Im Parkett wie an der Rampe

Bühne Großthema Kreativität: In seinem Diskurstheater verwischt Autor und Regisseur René Pollesch die Grenzen zwischen Darsteller und Publikum einmal mehr gekonnt

Gier, Liebe, Wut und Rache sind die großen Themen des Theaters. An sie glauben mag René Pollesch, Autor und Regisseur seiner eigenen Texte, nicht. Der setzt auf andere Großthemen, die das Theater bisher nicht erreicht hatten. „Kreativität“ etwa. Kreativität ist derart ubiquitär, dass – so die Vermutung des Theatermanns – jeder Zuschauer, der da unten im Parkett sitze, sein Geld damit verdiene, in irgendeiner Weise „kreativ“ zu sein.

Polleschs Diskurstheater reflektiert seit seinen Anfängen vor über zehn Jahren immer auch die eigenen Produktionsbedingungen. In der Uraufführung von Fahrende Frauen vergangenen Samstag am Zürcher Schauspielhaus geht es nun also um „Kreativität“ – als Kernbegriff des Neoliberalismus.

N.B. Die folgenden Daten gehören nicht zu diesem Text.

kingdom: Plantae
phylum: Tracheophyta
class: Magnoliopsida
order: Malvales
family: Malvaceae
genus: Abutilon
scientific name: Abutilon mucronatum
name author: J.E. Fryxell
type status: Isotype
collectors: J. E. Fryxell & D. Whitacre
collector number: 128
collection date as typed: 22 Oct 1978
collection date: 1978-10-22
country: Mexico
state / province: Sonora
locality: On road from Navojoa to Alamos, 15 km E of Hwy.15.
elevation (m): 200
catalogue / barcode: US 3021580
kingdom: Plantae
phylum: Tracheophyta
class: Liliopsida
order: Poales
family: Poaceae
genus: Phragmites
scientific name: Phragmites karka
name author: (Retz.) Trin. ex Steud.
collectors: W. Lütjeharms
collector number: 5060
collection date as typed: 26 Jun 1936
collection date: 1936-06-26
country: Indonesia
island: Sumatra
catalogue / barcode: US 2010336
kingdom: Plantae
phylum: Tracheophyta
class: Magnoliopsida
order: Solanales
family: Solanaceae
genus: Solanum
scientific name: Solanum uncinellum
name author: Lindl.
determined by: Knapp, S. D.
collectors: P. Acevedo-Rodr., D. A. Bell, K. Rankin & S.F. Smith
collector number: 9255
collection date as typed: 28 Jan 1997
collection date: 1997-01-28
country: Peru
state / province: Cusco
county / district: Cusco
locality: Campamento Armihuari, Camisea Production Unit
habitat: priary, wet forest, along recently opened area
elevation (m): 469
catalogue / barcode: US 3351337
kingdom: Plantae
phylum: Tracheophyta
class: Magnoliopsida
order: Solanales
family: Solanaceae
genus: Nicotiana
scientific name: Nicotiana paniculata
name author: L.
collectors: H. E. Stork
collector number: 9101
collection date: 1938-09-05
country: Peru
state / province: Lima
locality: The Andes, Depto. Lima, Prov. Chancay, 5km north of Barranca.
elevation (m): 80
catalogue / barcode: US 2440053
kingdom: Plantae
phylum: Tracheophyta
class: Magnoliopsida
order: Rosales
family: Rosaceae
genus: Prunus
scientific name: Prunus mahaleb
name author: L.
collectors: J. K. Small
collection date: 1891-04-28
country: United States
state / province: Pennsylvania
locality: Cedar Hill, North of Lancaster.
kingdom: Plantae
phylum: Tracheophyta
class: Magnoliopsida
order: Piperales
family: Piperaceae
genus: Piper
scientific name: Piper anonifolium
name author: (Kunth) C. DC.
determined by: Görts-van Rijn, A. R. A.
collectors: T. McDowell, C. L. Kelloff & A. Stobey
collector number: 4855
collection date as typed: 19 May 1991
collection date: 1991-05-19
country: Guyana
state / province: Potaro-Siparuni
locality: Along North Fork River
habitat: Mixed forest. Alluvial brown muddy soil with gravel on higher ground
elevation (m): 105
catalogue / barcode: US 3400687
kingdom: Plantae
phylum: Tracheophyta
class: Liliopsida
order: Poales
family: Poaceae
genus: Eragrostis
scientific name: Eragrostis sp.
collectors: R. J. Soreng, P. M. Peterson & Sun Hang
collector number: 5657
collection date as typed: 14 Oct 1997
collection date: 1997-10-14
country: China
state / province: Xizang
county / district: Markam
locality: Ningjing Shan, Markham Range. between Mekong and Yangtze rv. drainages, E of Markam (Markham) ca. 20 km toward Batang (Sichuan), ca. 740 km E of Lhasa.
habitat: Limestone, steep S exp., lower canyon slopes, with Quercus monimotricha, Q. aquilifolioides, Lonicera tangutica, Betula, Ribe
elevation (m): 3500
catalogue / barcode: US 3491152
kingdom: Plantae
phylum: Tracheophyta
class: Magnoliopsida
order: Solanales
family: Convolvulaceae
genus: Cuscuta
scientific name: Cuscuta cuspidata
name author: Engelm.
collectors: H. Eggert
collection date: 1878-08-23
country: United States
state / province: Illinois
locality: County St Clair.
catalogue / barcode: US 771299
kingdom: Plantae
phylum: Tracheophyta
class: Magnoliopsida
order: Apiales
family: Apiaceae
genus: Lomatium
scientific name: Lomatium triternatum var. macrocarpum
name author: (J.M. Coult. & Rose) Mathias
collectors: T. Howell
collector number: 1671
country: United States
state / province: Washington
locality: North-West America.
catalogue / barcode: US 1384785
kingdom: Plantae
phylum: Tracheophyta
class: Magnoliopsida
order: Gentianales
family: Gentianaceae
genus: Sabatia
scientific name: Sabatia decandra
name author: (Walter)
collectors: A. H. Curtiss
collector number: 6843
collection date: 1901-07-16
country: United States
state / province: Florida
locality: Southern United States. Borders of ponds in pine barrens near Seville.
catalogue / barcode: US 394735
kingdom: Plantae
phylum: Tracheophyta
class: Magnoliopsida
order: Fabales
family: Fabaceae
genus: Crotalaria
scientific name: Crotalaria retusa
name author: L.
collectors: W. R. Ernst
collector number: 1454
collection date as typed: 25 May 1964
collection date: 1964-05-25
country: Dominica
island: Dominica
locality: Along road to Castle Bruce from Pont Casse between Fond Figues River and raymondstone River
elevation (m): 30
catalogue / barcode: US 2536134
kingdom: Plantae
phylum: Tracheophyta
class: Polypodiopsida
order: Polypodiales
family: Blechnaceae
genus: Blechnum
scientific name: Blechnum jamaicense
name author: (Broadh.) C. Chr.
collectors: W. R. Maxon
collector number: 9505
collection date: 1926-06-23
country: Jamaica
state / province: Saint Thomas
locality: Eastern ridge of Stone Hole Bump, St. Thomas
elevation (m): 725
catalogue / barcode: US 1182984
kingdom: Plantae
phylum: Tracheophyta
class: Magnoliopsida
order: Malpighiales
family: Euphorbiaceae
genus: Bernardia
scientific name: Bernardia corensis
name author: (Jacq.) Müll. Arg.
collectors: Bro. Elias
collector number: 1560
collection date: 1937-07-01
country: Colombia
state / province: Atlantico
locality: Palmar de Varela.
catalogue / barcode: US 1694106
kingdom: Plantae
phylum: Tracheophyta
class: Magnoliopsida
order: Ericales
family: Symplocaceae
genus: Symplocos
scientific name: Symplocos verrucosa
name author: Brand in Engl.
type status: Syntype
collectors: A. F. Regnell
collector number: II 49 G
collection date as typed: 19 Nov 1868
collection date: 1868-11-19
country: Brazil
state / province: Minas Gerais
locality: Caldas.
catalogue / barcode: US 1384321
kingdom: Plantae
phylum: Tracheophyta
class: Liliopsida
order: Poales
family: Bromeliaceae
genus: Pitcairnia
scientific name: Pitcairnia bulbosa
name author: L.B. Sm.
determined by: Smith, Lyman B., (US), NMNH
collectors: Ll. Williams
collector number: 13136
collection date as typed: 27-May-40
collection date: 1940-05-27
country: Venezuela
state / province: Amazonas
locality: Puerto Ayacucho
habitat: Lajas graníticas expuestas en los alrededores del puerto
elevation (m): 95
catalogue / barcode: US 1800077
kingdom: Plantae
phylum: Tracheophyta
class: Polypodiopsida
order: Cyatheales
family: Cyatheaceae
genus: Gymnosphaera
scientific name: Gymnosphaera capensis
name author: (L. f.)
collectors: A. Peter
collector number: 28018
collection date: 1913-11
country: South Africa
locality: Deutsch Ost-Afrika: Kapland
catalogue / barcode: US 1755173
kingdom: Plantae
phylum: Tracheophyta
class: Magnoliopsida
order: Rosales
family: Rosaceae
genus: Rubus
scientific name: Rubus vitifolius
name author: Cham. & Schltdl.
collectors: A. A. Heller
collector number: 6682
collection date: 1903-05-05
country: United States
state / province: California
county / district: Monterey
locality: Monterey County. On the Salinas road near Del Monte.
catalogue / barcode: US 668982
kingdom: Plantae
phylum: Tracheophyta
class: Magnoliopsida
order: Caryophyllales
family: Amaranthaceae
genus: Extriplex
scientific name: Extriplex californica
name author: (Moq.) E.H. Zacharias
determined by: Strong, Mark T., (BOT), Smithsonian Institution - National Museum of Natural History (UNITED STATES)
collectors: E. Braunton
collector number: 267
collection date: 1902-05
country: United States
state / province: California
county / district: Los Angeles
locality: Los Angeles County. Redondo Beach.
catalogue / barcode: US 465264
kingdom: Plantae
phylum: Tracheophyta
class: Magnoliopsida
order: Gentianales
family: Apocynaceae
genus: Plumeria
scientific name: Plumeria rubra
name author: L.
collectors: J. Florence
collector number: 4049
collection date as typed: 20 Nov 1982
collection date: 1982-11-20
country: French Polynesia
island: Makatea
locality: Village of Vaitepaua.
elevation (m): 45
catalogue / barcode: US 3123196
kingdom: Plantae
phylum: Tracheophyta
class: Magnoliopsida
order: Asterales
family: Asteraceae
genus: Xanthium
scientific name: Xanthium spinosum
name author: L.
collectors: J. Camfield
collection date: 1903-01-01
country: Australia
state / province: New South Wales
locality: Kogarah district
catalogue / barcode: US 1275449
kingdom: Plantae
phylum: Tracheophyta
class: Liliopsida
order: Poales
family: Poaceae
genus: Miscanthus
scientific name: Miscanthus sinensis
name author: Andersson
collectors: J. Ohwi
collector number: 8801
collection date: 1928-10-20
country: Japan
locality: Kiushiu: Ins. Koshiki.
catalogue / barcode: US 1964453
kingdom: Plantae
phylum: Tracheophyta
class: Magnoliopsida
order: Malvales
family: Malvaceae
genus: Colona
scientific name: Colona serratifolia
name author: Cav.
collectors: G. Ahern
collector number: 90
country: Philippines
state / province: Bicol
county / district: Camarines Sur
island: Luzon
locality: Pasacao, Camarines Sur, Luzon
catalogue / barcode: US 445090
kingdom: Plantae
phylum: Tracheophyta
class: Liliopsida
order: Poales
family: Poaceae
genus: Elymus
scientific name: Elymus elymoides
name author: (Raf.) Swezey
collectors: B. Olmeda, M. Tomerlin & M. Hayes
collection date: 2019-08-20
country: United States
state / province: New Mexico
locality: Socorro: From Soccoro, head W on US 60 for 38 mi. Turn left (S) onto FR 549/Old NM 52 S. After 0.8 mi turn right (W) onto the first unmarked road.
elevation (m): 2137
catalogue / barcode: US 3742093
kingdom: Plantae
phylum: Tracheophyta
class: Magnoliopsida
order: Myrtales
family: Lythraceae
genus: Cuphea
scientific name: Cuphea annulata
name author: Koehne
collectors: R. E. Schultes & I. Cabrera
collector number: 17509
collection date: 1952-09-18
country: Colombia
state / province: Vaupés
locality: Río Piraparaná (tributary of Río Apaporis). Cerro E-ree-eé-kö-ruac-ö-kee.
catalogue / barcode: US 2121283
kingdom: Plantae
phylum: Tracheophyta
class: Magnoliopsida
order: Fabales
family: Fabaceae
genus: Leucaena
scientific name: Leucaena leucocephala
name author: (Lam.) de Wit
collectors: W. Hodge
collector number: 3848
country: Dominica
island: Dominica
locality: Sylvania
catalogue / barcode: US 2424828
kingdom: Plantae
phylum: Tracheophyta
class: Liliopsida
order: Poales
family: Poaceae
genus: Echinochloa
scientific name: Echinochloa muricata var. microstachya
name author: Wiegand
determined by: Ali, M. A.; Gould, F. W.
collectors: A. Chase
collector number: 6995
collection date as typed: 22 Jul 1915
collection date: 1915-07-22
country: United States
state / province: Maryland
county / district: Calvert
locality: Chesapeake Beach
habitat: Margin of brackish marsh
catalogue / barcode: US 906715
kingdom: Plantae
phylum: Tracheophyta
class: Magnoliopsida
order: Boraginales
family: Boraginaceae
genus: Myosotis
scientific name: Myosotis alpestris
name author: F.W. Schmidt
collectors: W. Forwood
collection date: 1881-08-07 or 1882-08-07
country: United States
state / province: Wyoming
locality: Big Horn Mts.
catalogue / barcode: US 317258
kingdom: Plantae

Damit der Zuschauer weiß, wo er den verorten kann, hat Polleschs Bühnenbildner Bert Neumann das ohnehin enge Bühnenportal im Zürcher Pfauen durch einen gleißenden Showrahmen samt rot-weißem Vorhang verkleinert und signalisiert, dass die Veranstaltung im Bereich Kintopp, Zirkus und Vaudeville anzusiedeln wäre.

Und auch der Plot des Abends, wenn man bei Pollesch von einem Plot sprechen kann, ist dramaturgisch auf Entspannung und gute Unterhaltung gepolt: Weil die zwergenwüchsigen Schauspieler von Thornton Wilders Unsere kleine Stadt streiken, müssen ein Kollege und zwei Kolleginnen ran – denkbar gutes Glacis für die Schauspieler Franz Beil, Carolin Conrad und Lilith Stangenberg. Sie geben das Außer-sich-Sein Polleschs Figuren bei aller Exaltation auf so gelöst-beiläufige Weise, dass bei diesem Abend Lügen gestraft wurde, wer bisher nur Martin Wuttke oder Sophie Rois als ideale Pollesch-Darsteller gelten ließ.


Der Abend beginnt mit einer Videoprojektion auf den gestreiften Bühnenvorhang: Das ondulierte, blonde Haar von Lilith Stangenberg hängt in die Kamera, während diese etwas von Selbst- und Fremdbestimmung, Gier und Kreativität erzählt, und dass das Publikum schon da sei und dass man jetzt etwas machen müsse. „Wir gehen jetzt da raus und spielen was“, sagt ebenso aus dem Off Carolin Conrad, und so finden sich die Damen in biedermeierlichen Walle-Abendroben mit Franz Beil an der Rampe wieder. Dort geben sie in einer Pantomime drei im Schlaf Vereinte, ein Bild für „Liebe“ und Repräsentation dessen, wovon sich Polleschs Theater eigentlich distanzieren möchte.

Allzu lang hält man sich dort nicht auf und stößt sich im anschließenden Schlagabtausch ab: „Dieser Differenzierungstrend macht mich nicht mehr anschlussfähig,“ beschwert sich Lilith Stangenberg und klagt ihren „Nahweltbedarf“ ein, den sie dann weniger in der „Selbst-“ als in der „Fremdbestimmung“ realisiert sieht, also in dem Produktionsmodus, der, wie Franz Beil ergänzt, in der „Kreativität“, das heißt „da unten“, das heißt „beim Publikum“, aufgehoben liegt.

Was, wenn darüber die Grenze zwischen Darsteller und Publikum verwischt? Der Anspruch von Kunst gegenüber dem Alltag hinfällig wird? Kreativität als Fluch oder Verheißung, darüber lässt es sich mit Fahrende Frauen amüsiert diskutieren. Der Metadiskurs des Textes wird immer wieder durch Konkretion geerdet: Als Anspielung aufs Minarett-Verbot erscheinen in der Bühnenlandschaft von Szene zu Szene mehr spitze Türmchen, und die Ausladung des Globalisierungskritikers Jean Ziegler von den Salzburger Festspielen aus Rücksicht vor Sponsor Nestlé wird immer wieder aufgegriffen.